Outline: Depth and canny of an object

by Jose Lazokafatty and Paul Suarez

Introduction

The Machine, as a creative AI-powered image generator that turns your sketches and prompts into richly detailed visions. Born from curiosity—how does a machine interpret an abstract outline of a doodle? or the depth of an image? this project is as much art as it is engineering. Using two distinct AI “lenses” (edge-based Canny and spatial Depth), users can guide the machine’s visual interpretation in fascinating ways.

Welcome to Meaning by Machine, a tool that empowers architects to query “the world of objects” and transform those inspirations into architectural visions. What happens when you show the machine a mechanical watch and ask it to rethink those moving parts as built space? That’s the journey this project explores—where curiosity meets computation, sketch meets structure, and doodle becomes design.

Concept

At its core, Meaning by Machine operates like an architectural dialogue with AI. The user provides three things:

  • A prompt (“modular education campus with radial symmetry…”),
  • A sketch or image (outline or reference), and
  • A choice between Canny (contour-focused) or Depth (volume-aware) control.

Then the system co-creates the piece. What really fuels this is a custom LoRA, trained from images of mechanical watch mechanisms, to extract architectural elements (gears, rings, structural elements). The result: the system learns to repurpose mechanical complexity into built forms.

Workflow Diagram

Creative Vision

Technical Workflow

Built with diffusers + controlnet_aux + gradio + peft + Pillow.
LoRAs load dynamically via PEFT, with paths kept editable from the UI.

Local Models & Speed

Open Source and non-commercial License attributed to Black Forest labs

Models are pre-downloaded as:

FLUX.1-Canny-dev/ ├ FLUX.1-Depth-dev/

The generate_image() function:

  1. Checks for sketch or image input,
  2. Preprocesses (Canny or Depth),
  3. Optionally loads the watch-architecture ↔ LoRA adapter,
  4. Generates and saves image into outputs/YYYYMMDD_HHMMSS.png,
  5. Unloads LoRA to avoid memory bleed.

UI | Realizing the Vision

The Gradio interface mirrors your original mockups:

  • Prompt text + CFG & seed sliders
  • Control model switcher (Canny / Depth)
  • LoRA Selector dropdown + Refresh button
  • Sketch/upload panel
  • Mini‑viewers for Canny and Depth preprocessing
  • Generate button
  • Output panels showing the generated image and its saved file path

The style is a dark UI with high‑contrast buttons and clean block layout.

Sample Workflow in Action

  • Upload an aerial sketch of a ring modular campus
  • Select Depth control
  • Load the “watch‑to‑architecture” LoRA
  • Press Generate
  • See the depth map preview, then final architectural render
  • A file path appears, letting you save or reuse the image output

LoRA Training: From Watch to Urban Form

We co‑created a LoRA that fuses mechanical watch aesthetics into architectural form: (all images used in the lora used to train the model was captured for academic research and non- commercia purpose)

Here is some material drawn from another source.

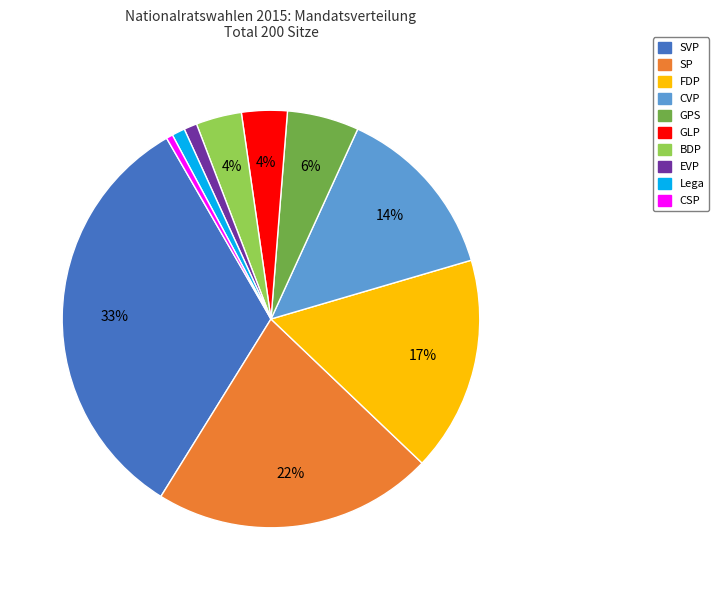

Does any single category account for the majority?

No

  • Collected ~75 high‑res images of mechanical watch internal movements.
  • Tagged prompts like: “gear assembly”, “circular mechanism” “Mech Watch”.
  • Outputs show the original sketches transformed into radial plazas, structural truss elements, and gear-like canopies, as you can see in the gallery.

Conclusion

Meaning by Machine demonstrates how AI can decode object-space analogies—in this case mechanical movements → architectural gestures. The user fuels with prompt, image/sketch, and LoRA. The system responds with design—without complex 3D software.